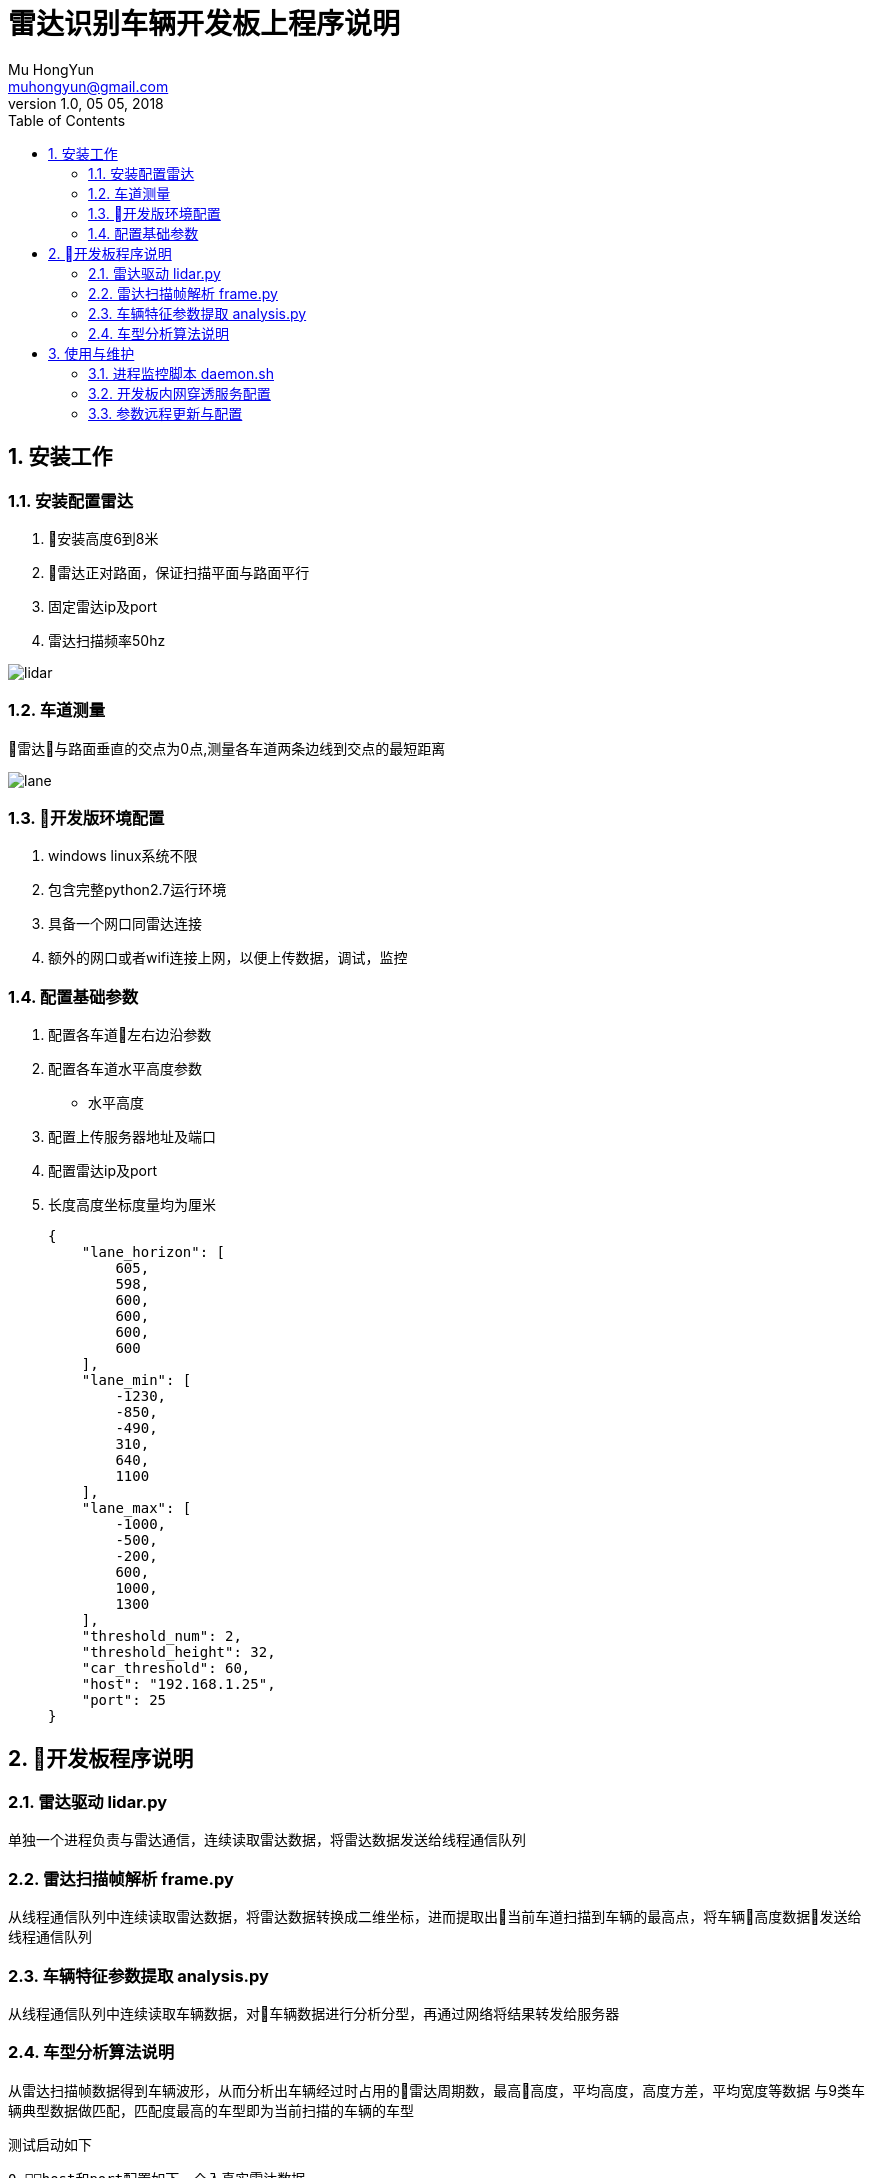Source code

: = 雷达识别车辆开发板上程序说明
Mu HongYun <muhongyun@gmail.com>
1.0, 05 05, 2018
:toc:
:numbered:

== 安装工作 

=== 安装配置雷达
. 安装高度6到8米
. 雷达正对路面，保证扫描平面与路面平行
. 固定雷达ip及port
. 雷达扫描频率50hz

image::static/lidar.png["lidar", align="center"]

=== 车道测量
雷达与路面垂直的交点为0点,测量各车道两条边线到交点的最短距离

image::static/lane.png["lane", align="center"]

=== 开发版环境配置
. windows linux系统不限
. 包含完整python2.7运行环境
. 具备一个网口同雷达连接 
. 额外的网口或者wifi连接上网，以便上传数据，调试，监控

=== 配置基础参数
. 配置各车道左右边沿参数
. 配置各车道水平高度参数
** 水平高度
. 配置上传服务器地址及端口
. 配置雷达ip及port
. 长度高度坐标度量均为厘米
[source, json]
{
    "lane_horizon": [
        605,
        598,
        600,
        600,
        600,
        600
    ],
    "lane_min": [
        -1230,
        -850,
        -490,
        310,
        640,
        1100
    ],
    "lane_max": [
        -1000,
        -500,
        -200,
        600,
        1000,
        1300
    ],
    "threshold_num": 2,
    "threshold_height": 32,
    "car_threshold": 60,
    "host": "192.168.1.25",
    "port": 25
}

== 开发板程序说明

=== 雷达驱动 lidar.py
单独一个进程负责与雷达通信，连续读取雷达数据，将雷达数据发送给线程通信队列

=== 雷达扫描帧解析 frame.py
从线程通信队列中连续读取雷达数据，将雷达数据转换成二维坐标，进而提取出当前车道扫描到车辆的最高点，将车辆高度数据发送给线程通信队列

=== 车辆特征参数提取 analysis.py
从线程通信队列中连续读取车辆数据，对车辆数据进行分析分型，再通过网络将结果转发给服务器

=== 车型分析算法说明
从雷达扫描帧数据得到车辆波形，从而分析出车辆经过时占用的雷达周期数，最高高度，平均高度，高度方差，平均宽度等数据
与9类车辆典型数据做匹配，匹配度最高的车型即为当前扫描的车辆的车型

测试启动如下
[source]
0 host和port配置如下，介入真实雷达数据
    "host": "192.168.0.25",
    "port": 25,
2 启动雷达数据分析程序
bash: python start.py

生产环境，具备进程守护功能
[source, sh]
bash: ./daemon.sh
需要将daemon.sh添加到开发版local.rc文件下,然后可以开机启动
#!/bin/sh
while true;
do
  count=$(ps -ef | grep -c start.py) #查找当前的进程中，计算server程序的数量
  if [ $count -lt 4 ]; then        #判断服务器进程的数量是否小于4（根据实际填上你的服务器进程数量）
    ps -efww|grep -w 'start.py'|grep -v grep|cut -c 9-15|xargs kill -9
    # server start                   #这里填入需要重启的服务器进程
    cd '/media/psf/share/lidar/main' #这里更换为在开发版上软件包的路径
    python start.py
  fi
  sleep 2                          #睡眠2s，周期性地检测服务器程序是不是崩溃了
done


安装cv2,numpy库之后能可以进行本地模拟测试

[source]
0 host和port配置如下，接入本地模拟数据
    "host": "127.0.0.1",
    "port": 9999,
1 启动模拟雷达
bash: python simulate_lidar.py
2 启动雷达数据分析程序
bash: python start.py

image::static/debug.jpg["debug", align="center"]

== 使用与维护

=== 进程监控脚本 daemon.sh
监控雷达进程，正常情况下雷达有三个python start.py进程，若发现当前系统python start.py进程数少于三个，杀掉当前雷达程序进程，然后重启,daemon.sh添加到local.rc系统脚本，开机即启动

=== 开发板内网穿透服务配置
通过 https://github.com/fatedier/frp[frp] 配置内网穿透服务

=== 参数远程更新与配置
frp参数配置好之后能够远程访问开发板，通过编辑lidar.json数据修改雷达参数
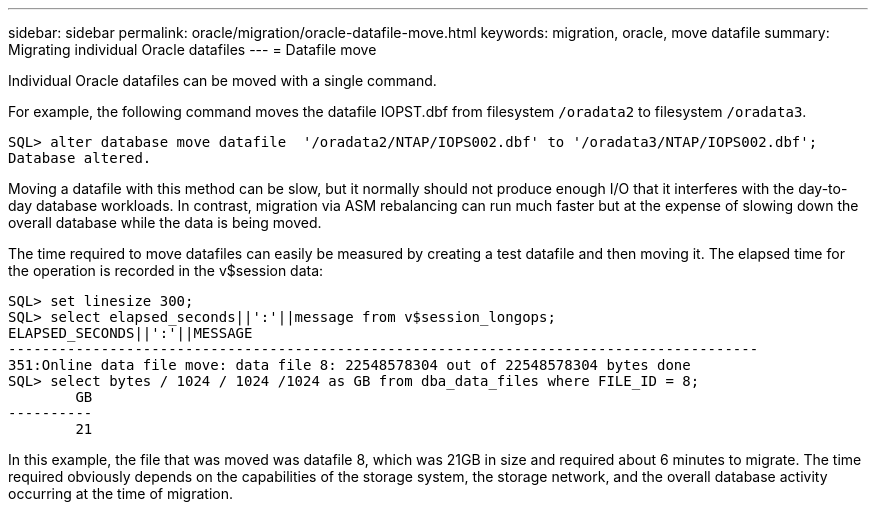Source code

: ---
sidebar: sidebar
permalink: oracle/migration/oracle-datafile-move.html
keywords: migration, oracle, move datafile
summary: Migrating individual Oracle datafiles
---
= Datafile move

:hardbreaks:
:nofooter:
:icons: font
:linkattrs:
:imagesdir: ../../media/

[.lead]
Individual Oracle datafiles can be moved with a single command.

For example, the following command moves the datafile IOPST.dbf from filesystem `/oradata2` to filesystem `/oradata3`.

....
SQL> alter database move datafile  '/oradata2/NTAP/IOPS002.dbf' to '/oradata3/NTAP/IOPS002.dbf';
Database altered.
....

Moving a datafile with this method can be slow, but it normally should not produce enough I/O that it interferes with the day-to-day database workloads. In contrast, migration via ASM rebalancing can run much faster but at the expense of slowing down the overall database while the data is being moved.

The time required to move datafiles can easily be measured by creating a test datafile and then moving it. The elapsed time for the operation is recorded in the v$session data:

....
SQL> set linesize 300;
SQL> select elapsed_seconds||':'||message from v$session_longops;
ELAPSED_SECONDS||':'||MESSAGE
-----------------------------------------------------------------------------------------
351:Online data file move: data file 8: 22548578304 out of 22548578304 bytes done
SQL> select bytes / 1024 / 1024 /1024 as GB from dba_data_files where FILE_ID = 8;
        GB
----------
        21
....

In this example, the file that was moved was datafile 8, which was 21GB in size and required about 6 minutes to migrate. The time required obviously depends on the capabilities of the storage system, the storage network, and the overall database activity occurring at the time of migration.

[Instruction] Show each line from the listing above that includes the word "count".

[Response for this exercise]
  count=$(ps -ef | grep -c start.py) #查找当前的进程中，计算server程序的数量
  if [ $count -lt 4 ]; then        #判断服务器进程的数量是否小于4（根据实际填上你的服务器进程数量）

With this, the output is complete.